Marianna in the House of Bluebeard: Tropes of Female Authorship in Absolute Amnesia.
Absolute Amnesia (1995) is a book that has evoked many discussions in Polish literature after 1989, of both a critical (about menstrual/women’s literature and the processes of canon formation) and a political nature (related to the questioning of the significance of the Romantic heritage of the past). In my presentation, I would like to show these mutual relations between text and its literary context, reading Marianna – the main character of the novel - as a figure of female authorship.
As Izabela Filipiak writes in her well-known essay Literatura monstrualna, the situation of the woman writer within the canon is comparable to that of Bluebeard’s young wife when she enters her husband’s castle. Unlike in the fairy tale however, the woman writer does not allow herself to break the ban and cross the threshold of the Bloody Chamber.
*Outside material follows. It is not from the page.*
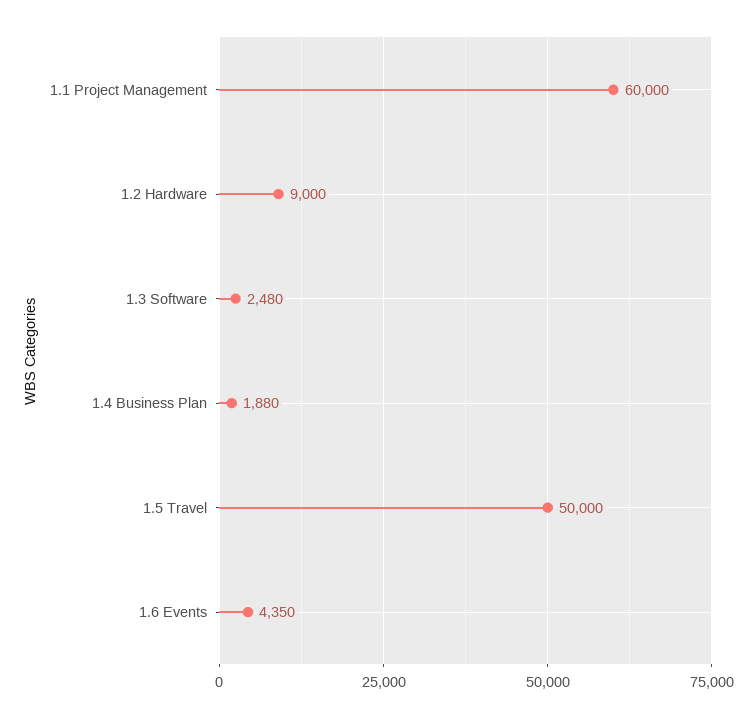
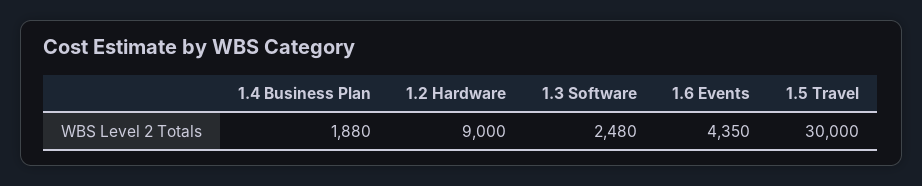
1.1 Project Management: 60000 -> none
1.5 Travel: 50000 -> 30000

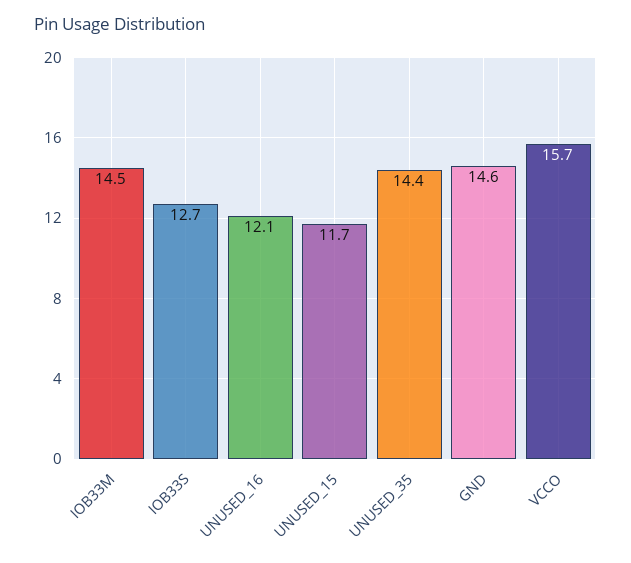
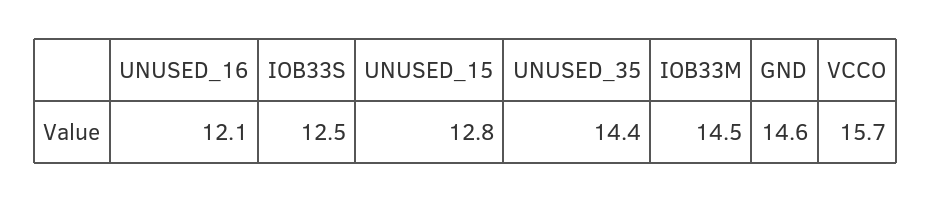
IOB33S: 12.7 -> 12.5
UNUSED_15: 11.7 -> 12.8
Is it because of the ‘anxiety of authorship’ - this female malady of a specific nature well-described in feminist criticism? Can she walk out of Bluebeard’s house?
Absolute amnesia contains tropes of both possible and impossible female authorship and thus displays various strategies of a writing woman’s experiences within the framework of the canonical tradition and outside of it. The language of family metaphors – mother (and grandmother), father, daughter and son figures – used by Filipiak to confront the writer with tradition (and the past), reveals that the matter of sexual difference stands at the very centre of the discourse of canonicity.